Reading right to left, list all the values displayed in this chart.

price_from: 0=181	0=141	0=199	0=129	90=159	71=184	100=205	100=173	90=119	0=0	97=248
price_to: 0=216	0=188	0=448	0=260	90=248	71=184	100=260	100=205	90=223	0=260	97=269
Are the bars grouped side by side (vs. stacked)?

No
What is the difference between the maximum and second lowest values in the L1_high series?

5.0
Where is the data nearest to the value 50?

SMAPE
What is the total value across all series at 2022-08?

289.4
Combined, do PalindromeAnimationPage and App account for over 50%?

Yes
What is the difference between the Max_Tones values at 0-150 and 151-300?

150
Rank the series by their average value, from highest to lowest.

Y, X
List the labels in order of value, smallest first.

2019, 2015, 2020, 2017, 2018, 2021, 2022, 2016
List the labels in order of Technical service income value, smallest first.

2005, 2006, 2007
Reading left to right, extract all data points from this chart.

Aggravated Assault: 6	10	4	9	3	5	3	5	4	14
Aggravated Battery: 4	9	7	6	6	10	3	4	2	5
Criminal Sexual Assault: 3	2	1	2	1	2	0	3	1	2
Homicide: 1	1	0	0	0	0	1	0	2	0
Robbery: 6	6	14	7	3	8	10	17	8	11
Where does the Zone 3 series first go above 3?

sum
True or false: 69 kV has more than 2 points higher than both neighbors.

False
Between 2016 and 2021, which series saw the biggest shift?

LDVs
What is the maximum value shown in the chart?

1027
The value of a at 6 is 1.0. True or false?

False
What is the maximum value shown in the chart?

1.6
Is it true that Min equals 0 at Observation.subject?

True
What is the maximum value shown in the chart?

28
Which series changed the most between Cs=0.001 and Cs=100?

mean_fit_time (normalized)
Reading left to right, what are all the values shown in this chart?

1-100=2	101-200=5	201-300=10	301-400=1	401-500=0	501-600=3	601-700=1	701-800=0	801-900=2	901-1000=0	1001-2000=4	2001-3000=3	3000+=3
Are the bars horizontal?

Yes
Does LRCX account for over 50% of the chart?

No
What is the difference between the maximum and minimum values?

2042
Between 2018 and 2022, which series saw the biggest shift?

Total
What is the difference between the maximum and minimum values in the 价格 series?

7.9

^^^^^^^^

**To-do item**
Copy the rows word for word, starting with the first row and stopping after the line that contains "Reading left to right, extract".

**Answer to this task**
Reading right to left, list all the values displayed in this chart.

price_from: 0=181	0=141	0=199	0=129	90=159	71=184	100=205	100=173	90=119	0=0	97=248
price_to: 0=216	0=188	0=448	0=260	90=248	71=184	100=260	100=205	90=223	0=260	97=269
Are the bars grouped side by side (vs. stacked)?

No
What is the difference between the maximum and second lowest values in the L1_high series?

5.0
Where is the data nearest to the value 50?

SMAPE
What is the total value across all series at 2022-08?

289.4
Combined, do PalindromeAnimationPage and App account for over 50%?

Yes
What is the difference between the Max_Tones values at 0-150 and 151-300?

150
Rank the series by their average value, from highest to lowest.

Y, X
List the labels in order of value, smallest first.

2019, 2015, 2020, 2017, 2018, 2021, 2022, 2016
List the labels in order of Technical service income value, smallest first.

2005, 2006, 2007
Reading left to right, extract all data points from this chart.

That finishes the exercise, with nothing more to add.